### Assignment
Begin with the line containing "Publicada en" and copy every line after it to the end of the entries, exactly, leaving out the lines before it.

*** Listed entries ***

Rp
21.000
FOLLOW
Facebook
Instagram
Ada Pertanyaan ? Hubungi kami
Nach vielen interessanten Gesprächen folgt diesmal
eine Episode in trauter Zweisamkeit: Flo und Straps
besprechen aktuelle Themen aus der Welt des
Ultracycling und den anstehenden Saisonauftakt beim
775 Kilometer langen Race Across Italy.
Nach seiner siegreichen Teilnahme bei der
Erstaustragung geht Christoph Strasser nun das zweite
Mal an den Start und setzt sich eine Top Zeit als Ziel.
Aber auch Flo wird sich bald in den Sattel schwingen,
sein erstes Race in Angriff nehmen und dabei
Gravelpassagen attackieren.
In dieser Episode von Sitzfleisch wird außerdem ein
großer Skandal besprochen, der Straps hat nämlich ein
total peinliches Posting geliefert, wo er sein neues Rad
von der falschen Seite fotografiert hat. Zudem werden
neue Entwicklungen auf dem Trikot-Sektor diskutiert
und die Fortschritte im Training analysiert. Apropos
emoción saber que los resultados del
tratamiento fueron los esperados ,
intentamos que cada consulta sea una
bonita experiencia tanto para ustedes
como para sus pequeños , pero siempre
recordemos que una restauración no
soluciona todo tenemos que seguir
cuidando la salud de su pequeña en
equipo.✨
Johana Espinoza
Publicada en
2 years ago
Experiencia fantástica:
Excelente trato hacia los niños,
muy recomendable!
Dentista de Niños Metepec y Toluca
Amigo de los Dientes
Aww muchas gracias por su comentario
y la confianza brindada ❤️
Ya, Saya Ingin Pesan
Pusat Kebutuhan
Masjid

*** End of Listed entries ***

### Answer section
Publicada en
2 years ago
Experiencia fantástica:
Excelente trato hacia los niños,
muy recomendable!
Dentista de Niños Metepec y Toluca
Amigo de los Dientes
Aww muchas gracias por su comentario
y la confianza brindada ❤️
Ya, Saya Ingin Pesan
Pusat Kebutuhan
Masjid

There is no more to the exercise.